• WHAT THE EXERCISE ASKS
Retype the following records line for line, leaving out the pictures.

• ENTRIES
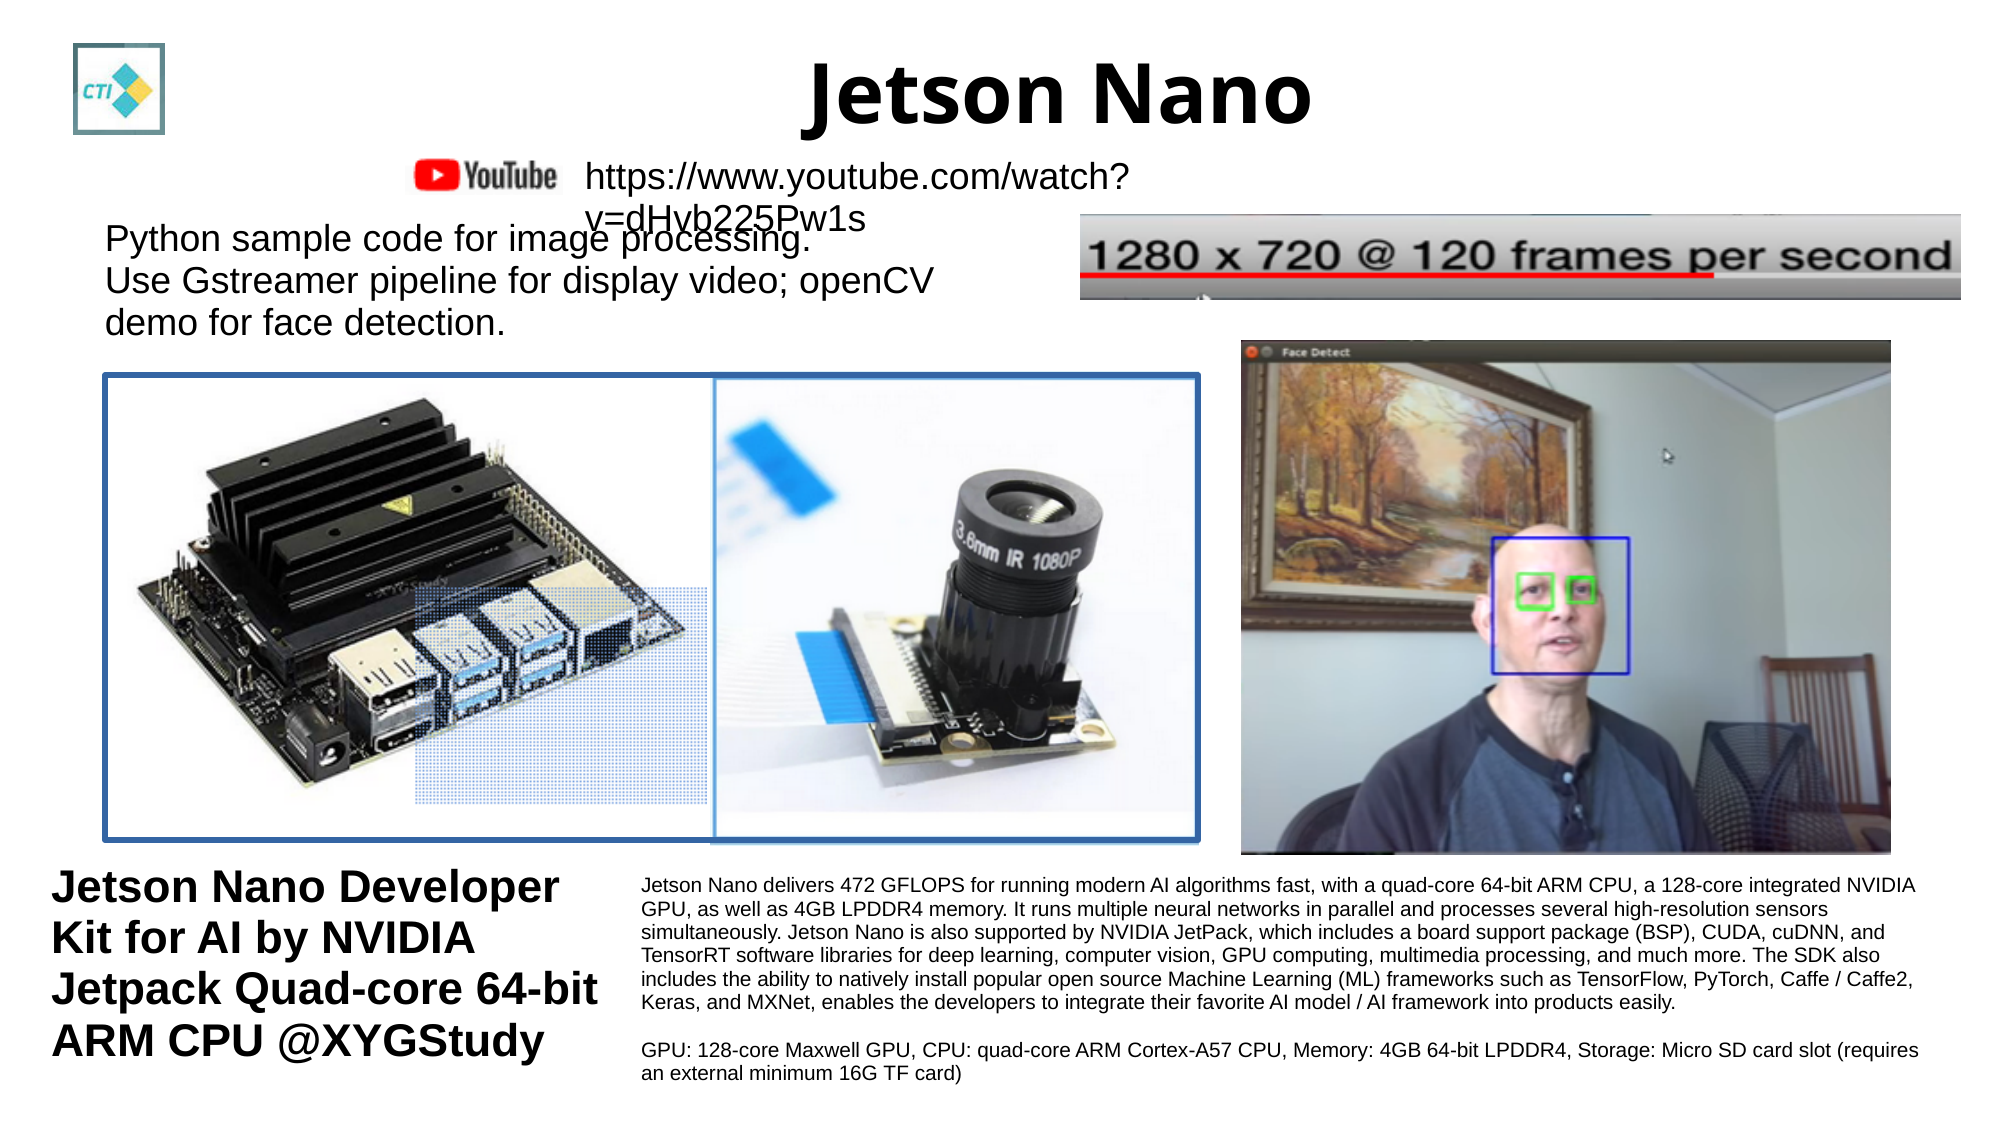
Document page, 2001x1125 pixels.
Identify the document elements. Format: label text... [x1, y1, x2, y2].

text_box https://www.youtube.com/watch?v=dHvb225Pw1s [570, 147, 1427, 205]
picture [73, 43, 165, 135]
text_box Jetson Nano Developer Kit for AI by NVIDIA Jetpack Quad-core 64-bit ARM CPU @XYGStudy [36, 853, 622, 1122]
picture [1241, 340, 1891, 856]
text_box Python sample code for image processing. Use Gstreamer pipeline for display video; openCV demo for face detection. [90, 210, 991, 352]
picture [710, 378, 1195, 837]
picture [108, 378, 707, 806]
title Jetson Nano [300, 30, 1801, 148]
text_box Jetson Nano delivers 472 GFLOPS for running modern AI algorithms fast, with a quad-core 64-bit ARM CPU, a 128-core integrated NVIDIA GPU, as well as 4GB LPDDR4 memory. It runs multiple neural networks in parallel and processes several high-resolution sensors simultaneously. Jetson Nano is also supported by NVIDIA JetPack, which includes a board support package (BSP), CUDA, cuDNN, and TensorRT software libraries for deep learning, computer vision, GPU computing, multimedia processing, and much more. The SDK also includes the ability to natively install popular open source Machine Learning (ML) frameworks such as TensorFlow, PyTorch, Caffe / Caffe2, Keras, and MXNet, enables the developers to integrate their favorite AI model / AI framework into products easily. GPU: 128-core Maxwell GPU, CPU: quad-core ARM Cortex-A57 CPU, Memory: 4GB 64-bit LPDDR4, Storage: Micro SD card slot (requires an external minimum 16G TF card) [626, 866, 1962, 1125]
picture [1080, 214, 1961, 300]
picture [405, 152, 563, 196]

• CORRECT RESPONSE
Document page, 2001x1125 pixels.
Identify the document elements. Format: label text... [x1, y1, x2, y2].

text_box https://www.youtube.com/watch?v=dHvb225Pw1s [570, 147, 1427, 205]
picture [73, 43, 165, 135]
text_box Jetson Nano Developer Kit for AI by NVIDIA Jetpack Quad-core 64-bit ARM CPU @XYGStudy [36, 853, 622, 1122]
picture [1241, 340, 1891, 856]
text_box Python sample code for image processing. Use Gstreamer pipeline for display video; openCV demo for face detection. [90, 210, 991, 352]
picture [710, 378, 1195, 837]
picture [108, 378, 707, 806]
title Jetson Nano [300, 30, 1801, 148]
text_box Jetson Nano delivers 472 GFLOPS for running modern AI algorithms fast, with a quad-core 64-bit ARM CPU, a 128-core integrated NVIDIA GPU, as well as 4GB LPDDR4 memory. It runs multiple neural networks in parallel and processes several high-resolution sensors simultaneously. Jetson Nano is also supported by NVIDIA JetPack, which includes a board support package (BSP), CUDA, cuDNN, and TensorRT software libraries for deep learning, computer vision, GPU computing, multimedia processing, and much more. The SDK also includes the ability to natively install popular open source Machine Learning (ML) frameworks such as TensorFlow, PyTorch, Caffe / Caffe2, Keras, and MXNet, enables the developers to integrate their favorite AI model / AI framework into products easily. GPU: 128-core Maxwell GPU, CPU: quad-core ARM Cortex-A57 CPU, Memory: 4GB 64-bit LPDDR4, Storage: Micro SD card slot (requires an external minimum 16G TF card) [626, 866, 1962, 1125]
picture [1080, 214, 1961, 300]
picture [405, 152, 563, 196]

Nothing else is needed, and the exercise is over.